Table 2 The statistics of ncRNA annotation in the coral Tubastraea coccinea.

Protein function predictions were performed using various databases, including CDD56, PANTHER57, Superfamily58, Gene3D59, SMART60, and ProSiteProfiles61 to predict protein functions by analyzing the conserved protein domains through InterProScan v5.3662. Furthermore, eggNOG-mapper v263 was utilized to search for homologous genes in the eggNOG database, enabling KEGG64 and GO65 annotation.

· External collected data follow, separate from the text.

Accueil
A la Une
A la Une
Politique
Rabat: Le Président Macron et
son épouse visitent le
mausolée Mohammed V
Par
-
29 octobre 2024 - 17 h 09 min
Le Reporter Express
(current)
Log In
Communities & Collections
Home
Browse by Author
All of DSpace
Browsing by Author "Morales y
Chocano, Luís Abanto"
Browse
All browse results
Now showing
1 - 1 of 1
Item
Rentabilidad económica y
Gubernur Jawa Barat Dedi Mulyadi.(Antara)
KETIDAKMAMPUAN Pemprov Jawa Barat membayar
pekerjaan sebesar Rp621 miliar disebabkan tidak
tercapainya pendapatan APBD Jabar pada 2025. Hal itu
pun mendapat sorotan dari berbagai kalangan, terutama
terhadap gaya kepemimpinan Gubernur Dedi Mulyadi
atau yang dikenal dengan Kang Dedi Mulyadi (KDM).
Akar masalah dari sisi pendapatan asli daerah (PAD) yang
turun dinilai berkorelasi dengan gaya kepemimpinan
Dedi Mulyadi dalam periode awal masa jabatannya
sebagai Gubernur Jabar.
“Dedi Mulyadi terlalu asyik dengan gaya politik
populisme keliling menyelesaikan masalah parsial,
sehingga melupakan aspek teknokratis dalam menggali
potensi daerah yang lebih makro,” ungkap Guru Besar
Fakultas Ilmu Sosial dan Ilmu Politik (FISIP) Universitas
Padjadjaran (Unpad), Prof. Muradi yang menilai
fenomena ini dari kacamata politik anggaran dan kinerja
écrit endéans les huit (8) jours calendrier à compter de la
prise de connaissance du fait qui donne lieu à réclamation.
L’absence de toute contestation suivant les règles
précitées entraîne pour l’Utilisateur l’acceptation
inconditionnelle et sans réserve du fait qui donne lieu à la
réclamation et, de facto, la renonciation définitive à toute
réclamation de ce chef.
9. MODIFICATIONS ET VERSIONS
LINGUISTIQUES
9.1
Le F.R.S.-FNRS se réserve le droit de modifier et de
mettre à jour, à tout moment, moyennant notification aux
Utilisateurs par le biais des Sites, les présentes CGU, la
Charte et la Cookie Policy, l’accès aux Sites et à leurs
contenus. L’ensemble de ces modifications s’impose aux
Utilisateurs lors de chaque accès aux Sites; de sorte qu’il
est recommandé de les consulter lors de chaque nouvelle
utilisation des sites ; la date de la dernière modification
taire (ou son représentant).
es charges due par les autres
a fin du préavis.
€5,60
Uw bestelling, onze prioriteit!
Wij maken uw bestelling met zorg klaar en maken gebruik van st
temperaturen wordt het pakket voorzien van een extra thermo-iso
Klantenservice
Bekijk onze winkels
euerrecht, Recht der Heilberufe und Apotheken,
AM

Functional annotation of the predicted protein-coding genes was performed using blastp v2.2.26 against the SwissProt database, diamond v2.1.8 against the NR database, and hmmscan v3.3.2 against the Pfam database, with an e-value threshold of 1e-5. Ultimately, more than 35,221 (95.2%) genes were successfully annotated (Table 3).

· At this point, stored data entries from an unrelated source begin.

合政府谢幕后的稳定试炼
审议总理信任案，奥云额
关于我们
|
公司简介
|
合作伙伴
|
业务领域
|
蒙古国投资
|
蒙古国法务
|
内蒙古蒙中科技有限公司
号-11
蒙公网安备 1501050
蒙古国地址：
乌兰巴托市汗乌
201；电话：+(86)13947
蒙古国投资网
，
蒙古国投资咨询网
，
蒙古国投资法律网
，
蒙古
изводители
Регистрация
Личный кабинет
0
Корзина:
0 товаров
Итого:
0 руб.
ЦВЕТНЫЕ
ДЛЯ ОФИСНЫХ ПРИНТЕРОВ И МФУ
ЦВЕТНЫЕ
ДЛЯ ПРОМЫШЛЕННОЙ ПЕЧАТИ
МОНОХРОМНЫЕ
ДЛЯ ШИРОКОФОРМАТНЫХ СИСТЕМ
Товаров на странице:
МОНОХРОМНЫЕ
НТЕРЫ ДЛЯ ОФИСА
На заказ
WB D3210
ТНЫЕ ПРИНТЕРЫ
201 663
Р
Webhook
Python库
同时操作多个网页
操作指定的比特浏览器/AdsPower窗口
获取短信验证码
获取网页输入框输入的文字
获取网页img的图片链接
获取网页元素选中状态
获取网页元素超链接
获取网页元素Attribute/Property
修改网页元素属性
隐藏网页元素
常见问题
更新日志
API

Table 3 The statistics of functional annotation in the coral Tubastraea coccinea.

Data Records

The raw sequencing data and genome assembly of Tubastraea coccinea have been deposited in the National Center for Biotechnology Information (NCBI) under the accession number SRR3164537766 (PacBio data) and JBJUWB00000000067 (genome assembly). Additionally, the genome annotation files (GFF and GTF), predicted protein and CDS files, as well as the gene model annotation file, are available in the figshare database68.

Technical Validation

After completing the genome assembly, we evaluated its quality based on several key aspects. (i) The assembled genome is 875.9 Mb in length, which is consistent with the previously published version and indicates a relatively complete genome. (ii) Genome coverage analysis using SAMtools v1.14 revealed 100% genome coverage and a 99.67% mapping rate for PacBio HiFi reads. (iii) The contig N50 reached 694.3 kb, which is ten times greater than that of the previous version and substantially higher than the N50 of closely related species (T. tagusensis and Tubastraea sp.), which range from 82.7 kb to 227.0 kb based on long-read sequencing69. (iv) The genome assembly completeness reached 97.4%, significantly surpassing the previous version and other Tubastraea species (T. tagusensis and Tubastraea sp.), whose completeness ranges from 88.1% to 91.6%69. (v) A BUSCO evaluation based on the Metazoa_odb10 dataset, which contains 954 conserved genes, showed a gene model completeness of 97.4%, with 94.7% of genes complete, 2.7% fragmented, and 2.6% missing. Together, these results confirm the T. coccinea genome assembly we obtained is of high-quality.